At times, you may with to make Wolverine message handlers (or HTTP endpoints) be pure functions as a way of making the handler code itself easier to test or even just to understand. All the same, your application will almost certainly be interacting with the outside world of databases, file systems, and external infrastructure of all types. Not to worry though, Wolverine has some facility to allow you to declare the side effects as return values from your handler.
To make this concrete, let's say that we're building a message handler that will take in some textual content and an id, and then try to write that text to a file at a certain path. In our case, we want to be able to easily unit test the logic that "decides" what content and what file path a message should be written to without ever having any usage of the actual file system (which is notoriously irritating to use in tests).

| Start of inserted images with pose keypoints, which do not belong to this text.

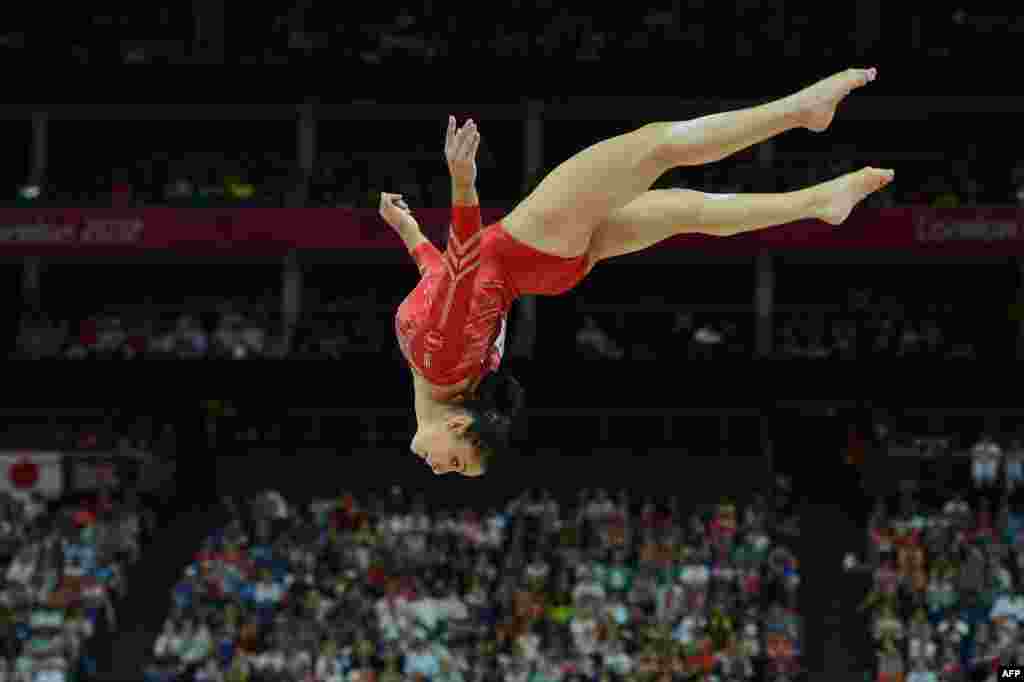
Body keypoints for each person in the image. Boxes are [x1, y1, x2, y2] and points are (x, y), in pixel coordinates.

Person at [383, 68, 894, 477]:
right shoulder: (442, 365)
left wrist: (409, 233)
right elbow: (464, 269)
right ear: (458, 423)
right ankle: (799, 111)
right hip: (528, 244)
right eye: (455, 463)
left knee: (685, 211)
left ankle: (819, 202)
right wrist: (463, 184)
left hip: (547, 268)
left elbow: (443, 279)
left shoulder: (443, 372)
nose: (439, 470)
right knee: (657, 147)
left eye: (452, 465)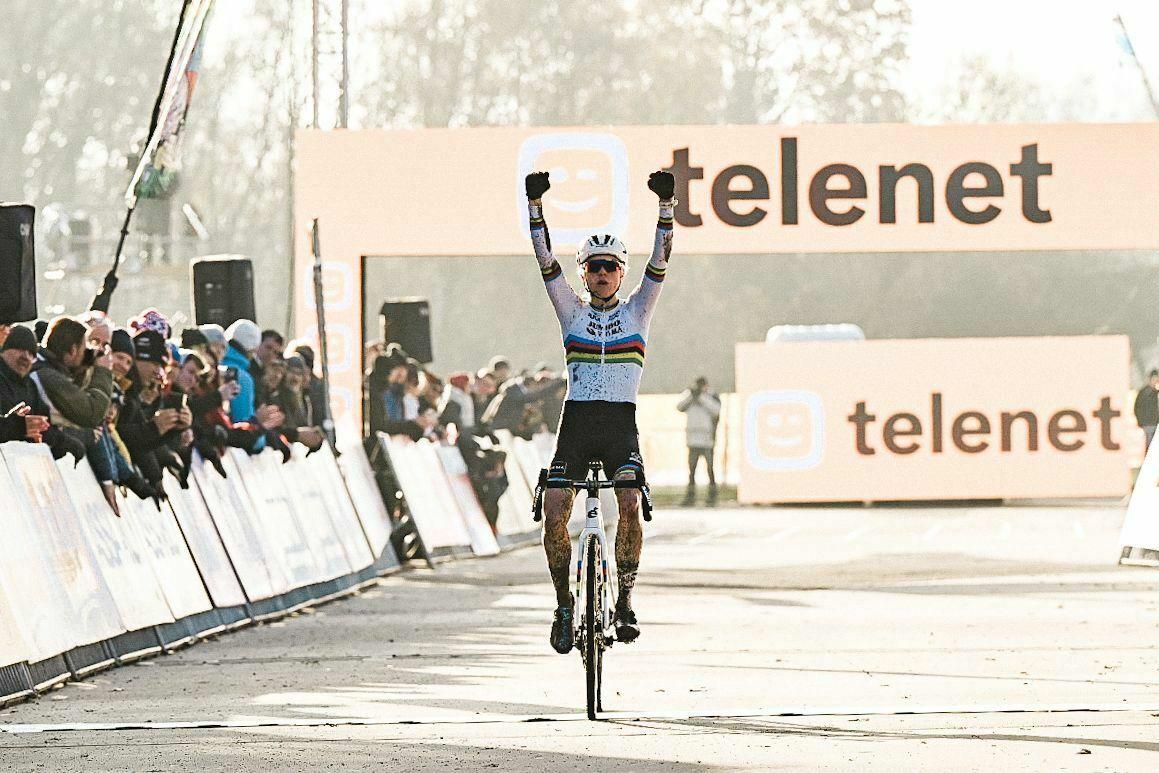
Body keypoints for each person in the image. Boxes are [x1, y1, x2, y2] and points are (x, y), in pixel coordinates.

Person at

First off, I'm going to create a new "side effect" type for writing a file like this:
// This has to be public btw
public record WriteFile(string Path, string Contents)
{
public Task WriteAsync()
{
return File.WriteAllTextAsync(Path, Contents);
}
}
// ISideEffect is a Wolverine marker interface
public class WriteFile : ISideEffect
{
public string Path { get; }
public string Contents { get; }
public WriteFile(string path, string contents)
{
Path = path;
Contents = contents;
}
// Wolverine will call this method.
public Task ExecuteAsync(PathSettings settings)
{
if (!Directory.Exists(settings.Directory))
{
Directory.CreateDirectory(settings.Directory);
}
return File.WriteAllTextAsync(Path, Contents);
}
}
And the matching message type, message handler, and a settings class for configuration:
// An options class
public class PathSettings
{
public string Directory { get; set; }
= Environment.CurrentDirectory.AppendPath("files");
}
public record RecordText(Guid Id, string Text);
public class RecordTextHandler
{
public WriteFile Handle(RecordText command)
{
return new WriteFile(command.Id + ".txt", command.Text);
}
}
At runtime, Wolverine is generating this code to handle the RecordText
message:
public class RecordTextHandler597515455 : Wolverine.Runtime.Handlers.MessageHandler
{
public override System.Threading.Tasks.Task HandleAsync(Wolverine.Runtime.MessageContext context, System.Threading.CancellationToken cancellation)
{
var recordTextHandler = new CoreTests.Acceptance.RecordTextHandler();
var recordText = (CoreTests.Acceptance.RecordText)context.Envelope.Message;
var pathSettings = new CoreTests.Acceptance.PathSettings();
var outgoing1 = recordTextHandler.Handle(recordText);
// Placed by Wolverine's ISideEffect policy
return outgoing1.ExecuteAsync(pathSettings);
}
}
To explain what is happening up above, when Wolverine sees that any return value from a message handler implements the Wolverine.ISideEffect
interface, Wolverine knows that that value should have a method named either Execute
or ExecuteAsync()
that should be executed instead of treating the return value as a cascaded message. The method discovery is completely by method name, and it's perfectly legal to use arguments for any of the same types available to the actual message handler like:
- Service dependencies from the application's IoC container
- The actual message
- Any objects created by middleware
CancellationToken
- Message metadata from
Envelope
You can find more usages of side effect return values in the Marten side effect operations.